In the last week of March, the battalion finally withdrew to refit with the M18 Hellcat self-propelled tank destroyer. In so doing, it reverted to the old self-propelled battalion organisation; three companies of twelve tank destroyers, plus a fourth reconnaissance company with a platoon of pioneers. The new organisation was smaller than the old - fewer men were needed for vehicle crews - and so even after the creation of the new Reconnaissance Company on 27 March, the 824th finished the month with a complement of 646 all ranks, down from 750.

Following the refit, it crossed the Rhine on 1 April, and was almost immediately returned to combat to support the 100th Division's attack on Heilbronn, an attempt to force a bridgehead across the Neckar River. The fighting began on 4 April, with C Company crossing the river into the centre of the city on 8 April; in the absence of enemy armor, they provided close fire support to infantrymen engaged in house-to-house fighting.
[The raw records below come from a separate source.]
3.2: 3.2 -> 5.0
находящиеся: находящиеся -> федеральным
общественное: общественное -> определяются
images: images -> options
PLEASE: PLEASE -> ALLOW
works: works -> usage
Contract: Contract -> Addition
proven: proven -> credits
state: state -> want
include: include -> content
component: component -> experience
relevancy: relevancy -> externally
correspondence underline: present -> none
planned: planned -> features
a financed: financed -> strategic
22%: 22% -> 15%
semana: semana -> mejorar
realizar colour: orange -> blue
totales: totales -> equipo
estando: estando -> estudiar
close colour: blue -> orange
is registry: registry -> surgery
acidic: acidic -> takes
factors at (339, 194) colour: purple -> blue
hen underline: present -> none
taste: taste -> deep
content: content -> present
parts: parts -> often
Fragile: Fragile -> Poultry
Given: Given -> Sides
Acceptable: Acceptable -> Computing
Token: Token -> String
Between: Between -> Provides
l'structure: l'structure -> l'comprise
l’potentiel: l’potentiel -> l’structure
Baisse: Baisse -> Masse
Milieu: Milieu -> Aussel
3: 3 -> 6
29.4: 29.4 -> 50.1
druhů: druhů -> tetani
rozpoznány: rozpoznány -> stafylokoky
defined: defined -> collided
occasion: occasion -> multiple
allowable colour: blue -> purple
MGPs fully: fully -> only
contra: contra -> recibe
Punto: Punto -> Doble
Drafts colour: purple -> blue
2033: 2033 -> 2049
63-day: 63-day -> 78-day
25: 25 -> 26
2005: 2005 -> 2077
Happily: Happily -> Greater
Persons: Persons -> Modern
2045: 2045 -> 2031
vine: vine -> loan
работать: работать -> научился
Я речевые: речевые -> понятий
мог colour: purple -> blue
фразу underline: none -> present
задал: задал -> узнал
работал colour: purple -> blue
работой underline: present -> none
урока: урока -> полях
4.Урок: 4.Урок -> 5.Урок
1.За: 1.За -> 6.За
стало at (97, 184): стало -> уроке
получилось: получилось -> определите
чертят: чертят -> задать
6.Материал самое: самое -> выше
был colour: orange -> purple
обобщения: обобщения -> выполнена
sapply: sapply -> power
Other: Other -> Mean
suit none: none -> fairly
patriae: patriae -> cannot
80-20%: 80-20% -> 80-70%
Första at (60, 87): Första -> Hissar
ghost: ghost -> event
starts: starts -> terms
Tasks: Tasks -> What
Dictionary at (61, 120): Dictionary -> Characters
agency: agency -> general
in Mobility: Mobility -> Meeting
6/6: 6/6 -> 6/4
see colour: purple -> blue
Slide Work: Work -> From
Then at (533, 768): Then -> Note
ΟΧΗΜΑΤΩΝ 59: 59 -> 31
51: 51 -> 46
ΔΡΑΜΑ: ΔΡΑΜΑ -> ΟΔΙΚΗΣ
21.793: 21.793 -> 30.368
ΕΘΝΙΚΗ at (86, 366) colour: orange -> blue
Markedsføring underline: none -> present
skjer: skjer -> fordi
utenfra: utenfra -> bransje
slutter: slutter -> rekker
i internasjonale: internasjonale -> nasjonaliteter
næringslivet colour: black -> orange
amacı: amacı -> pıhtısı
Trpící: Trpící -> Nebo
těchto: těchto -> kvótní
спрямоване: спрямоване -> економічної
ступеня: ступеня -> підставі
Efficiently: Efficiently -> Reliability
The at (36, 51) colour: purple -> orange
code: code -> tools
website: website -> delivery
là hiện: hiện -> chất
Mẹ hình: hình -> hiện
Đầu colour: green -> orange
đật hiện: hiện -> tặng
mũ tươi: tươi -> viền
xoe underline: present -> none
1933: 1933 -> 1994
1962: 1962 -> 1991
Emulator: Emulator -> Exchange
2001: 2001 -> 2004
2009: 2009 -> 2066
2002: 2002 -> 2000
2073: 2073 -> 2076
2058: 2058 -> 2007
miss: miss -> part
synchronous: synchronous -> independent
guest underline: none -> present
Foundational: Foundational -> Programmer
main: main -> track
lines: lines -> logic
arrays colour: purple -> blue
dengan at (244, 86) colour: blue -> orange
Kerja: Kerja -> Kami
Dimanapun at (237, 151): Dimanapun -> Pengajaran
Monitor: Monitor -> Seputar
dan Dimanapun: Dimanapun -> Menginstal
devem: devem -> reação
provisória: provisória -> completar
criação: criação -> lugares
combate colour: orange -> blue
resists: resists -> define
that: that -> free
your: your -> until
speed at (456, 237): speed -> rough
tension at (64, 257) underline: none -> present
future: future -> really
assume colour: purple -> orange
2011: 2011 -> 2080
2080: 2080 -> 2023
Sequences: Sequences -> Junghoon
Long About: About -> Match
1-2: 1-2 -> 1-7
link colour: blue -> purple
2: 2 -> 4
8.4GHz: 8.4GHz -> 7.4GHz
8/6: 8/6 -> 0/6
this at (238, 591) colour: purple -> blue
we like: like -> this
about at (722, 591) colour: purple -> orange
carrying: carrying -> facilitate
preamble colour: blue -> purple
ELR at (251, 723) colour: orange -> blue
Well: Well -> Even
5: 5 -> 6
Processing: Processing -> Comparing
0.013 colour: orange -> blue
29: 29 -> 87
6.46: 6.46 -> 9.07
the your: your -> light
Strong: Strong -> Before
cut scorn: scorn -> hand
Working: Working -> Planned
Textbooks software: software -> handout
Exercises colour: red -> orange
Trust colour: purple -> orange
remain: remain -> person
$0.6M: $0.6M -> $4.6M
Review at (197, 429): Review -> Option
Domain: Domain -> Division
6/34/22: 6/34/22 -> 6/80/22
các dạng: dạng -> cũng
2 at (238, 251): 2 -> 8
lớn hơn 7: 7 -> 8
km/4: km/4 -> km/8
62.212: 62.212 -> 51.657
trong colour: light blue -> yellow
Once Heilbronn had been secured, the 100th Division, and the 824th with it, moved south towards Stuttgart. On 25 April, the 824th was reassigned to the 103rd Division, which was moving eastwards through Bavaria towards Austria; it finished the war, on VE Day, outside Innsbruck. After the end of hostilities, six men were awarded the Silver Star, and twenty-two more men were awarded Bronze Stars – one posthumously – bringing the battalion's total to six Silver Stars and thirty-one Bronze Stars.

The battalion carried out security and occupation duties, until handing over to the 384th Field Artillery Battalion on 17 May. It was then ordered to prepare for redeployment to the Pacific Theater of Operations, via the United States. In mid-June, the 824th headed west, leaving their vehicles at depots in northern France, and sailed from Le Havre aboard the SS John Howland and SS Thomas Cresap on 1 July. On arrival, the men were given one month of leave; on 18 August, however, the battalion was notified that it would be demobilized due to the surrender of Japan. Three weeks later, on 11 September, the battalion was formally demobilized at Fort Jackson, South Carolina, and ceased to exist.